IBEW members know union membership helps their bottom line through higher wages and better benefits. Now, a new report from the Treasury Department – the people who print money – suggests that the economy as a whole benefits from the presence of unions.
For the first time ever, Treasury Department economists crunched years of economic data tracing the middle class and income inequality. They concluded that unions are good for the economy.
“This report is the administration’s latest action to strengthen the important role of labor unions in our economy, and it’s the Treasury Department’s first major effort to lay out the rationale for why we think this is so important,” said Treasury Secretary Janet Yellen.

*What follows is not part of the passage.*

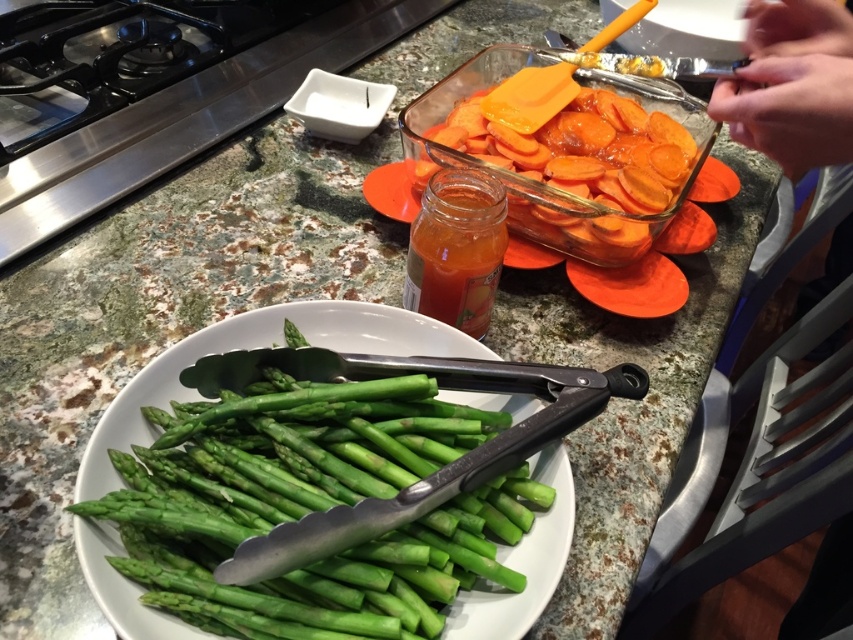
What is located at the point with coordinates (x=258, y=348) on the kitchen countertop?

The point with coordinates (x=258, y=348) marks the location of the green matte asparagus at center.

You are a chef preparing a meal and need to place a garnish on the plate. The garnish must be placed exactly at point [258,348]. What object is located at that point?

The point [258,348] is where the green matte asparagus at center is located.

Commissioned by the White House Task Force on Worker Organizing and Empowerment, the report laid out the economic benefits of labor unions and how collective bargaining helps expand the middle class, increase wages, contributes to the economy’s growth and resilience and promotes benefits far beyond the unionized workforce.
The Treasury report found that unions also increase wages for women and people of color. During a Sept. 19 briefing for AFL-CIO affiliates, Treasury Department economist Laura Feiveson said, “This differs from what union membership looked liked in the 1950s and 1960s. This is quite a change. Strengthening unions would change the well-being of many different races and genders.”
Feiveson, deputy assistant secretary of microeconomics, traced economic trends of the middle class from the 1960s to 2020, noting stagnating incomes, the higher cost of housing, increased debt burdens and decreased preparedness for retirement.
“There are positive and negative trends so I don’t want to paint a doom-and-gloom picture,” Feiveson said. “We think unions can be an antidote,” highlighting increasing labor force opportunities across race and gender, safer workplaces, educational attainment and increasing innovation and technical advancements.
In the most recent data, union membership peaked in the 1950s and has declined to about 11 percent of the U.S. workforce.
“We wanted to piece together the narrative and what we can say about the future,” Feiveson said.
This report comes as the Treasury Department releases additional guidance for administering the Inflation Reduction Act more than a year following its passage. The law is the largest energy and climate bill in U.S. history – clocking in at $369 billion in clean energy tax credits. President Biden, Vice President Harris and Democrats in Congress designed it to spur private investment in renewable energy by enticing developers with tax breaks to use prevailing wages and participate in registered apprenticeship programs.
In August, Yellen visited Las Vegas Local 357, where, in the last 10 years, its members have installed 2 gigawatts of solar power. That is enough to power 1.75 million homes for a year.
“It’s not good luck or abundant sunshine that is putting IBEW members to work,” said Local 357’s assistant business manager Lamare Jones. “It’s game-changing investments by the Biden administration, like the Inflation Reduction Act. Thanks to this building boom and high labor standards in this law, the future is looking bright for the IBEW.”